妄想改め仮説として

おはようございます。

先日来の検討を通して、
曹植の「惟漢行」は、明帝を戒める趣旨で作られたという見通しが立ちました。

では、なぜそのような内容を、「薤露」という楽曲に乗せる必要があったのでしょうか。

曹操「薤露・惟漢二十二世」が保持する葬送歌としての要素を、
曹植「惟漢行」は持っていません。
「薤露」が本来的に持つこの要素を加えて深読みすればするほど、
曹植「惟漢行」の読みは破綻してしまう、そのことは先にも述べたとおりです

前述のような内容を歌に乗せて表現しようとするならば、
別に「薤露」でなくても、様々にある歌曲のひとつを選べばよかったはずです。

そこで想起されるのが、
曹植には、「薤露」に基づく楽府詩が二篇あったということです。
もう一篇の「薤露行」は、曹操の「薤露」と同じ句数を持ち、
そこに開陳されているのは、これもまた葬送歌とは関わりのない、現実参加への意欲です。

「薤露行」は、古直が指摘する「与楊徳祖書」との近似性により、
楊修(175―219)が存命中の、後漢建安年間の作だと見るのが妥当でしょう。
もしかしたら、宴の席で、曹操の「薤露」と同じ機会に披露された可能性もあります。
当時において、「薤露」という楽曲は宴席を彩る芸能のひとつとして行われていましたから。

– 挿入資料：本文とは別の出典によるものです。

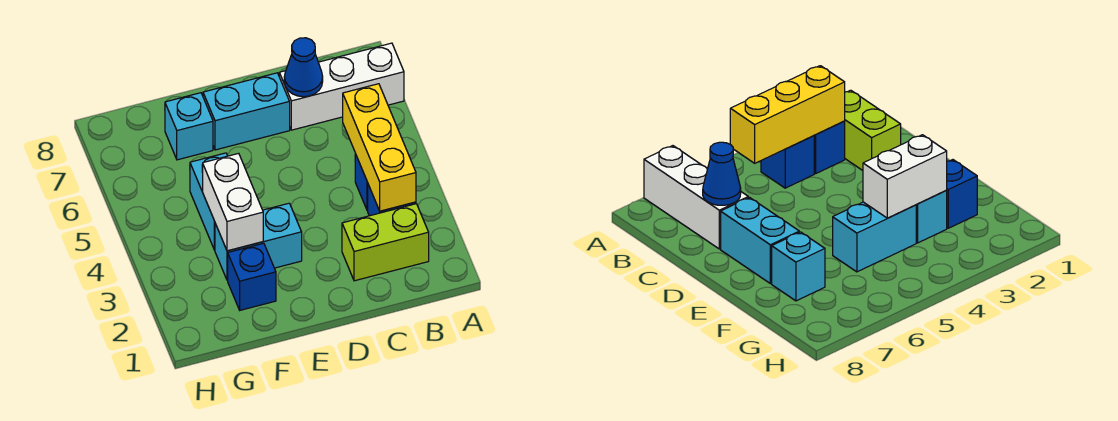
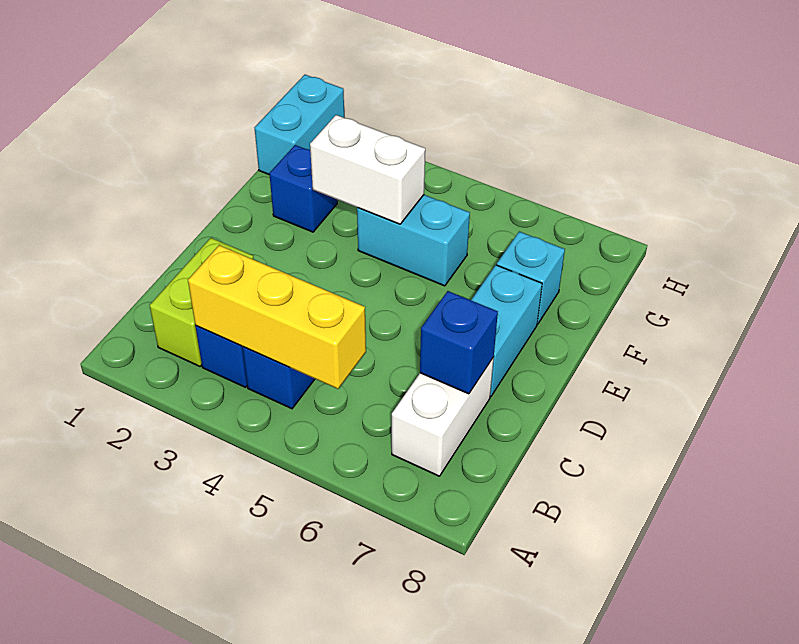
white brick A7:C7 level 1 -> white brick B7:C7 level 1
blue cone C7 level 2 -> blue brick C7 level 2
cyan brick E3:F3 level 1 -> cyan brick G1:H1 level 1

曹植「薤露行」は、彼が非常に幸福であった時にわが志を詠じたものです。
それを思い起こし、再び自らの志を表明しようとしたのが「惟漢行」ではなかったでしょうか。
だから、同じ楽曲でなければならなかったのだと思うのです。
曹植にとって、「惟漢行」は、若き時代の作「薤露行」の続編であったということです。
亡き父曹操に向けて、現時点における自らの志を言明するという意味もあったかもしれません。

明帝が即位して、新しい時代が到来した。
これからは、自らの立場にふさわしく、新皇帝を補佐する役割を果たしていこう。
そう彼は思い立って「惟漢行」を作ったのではないでしょうか。
ですが、それが王朝の不興を買ったであろうことは昨日述べたところです。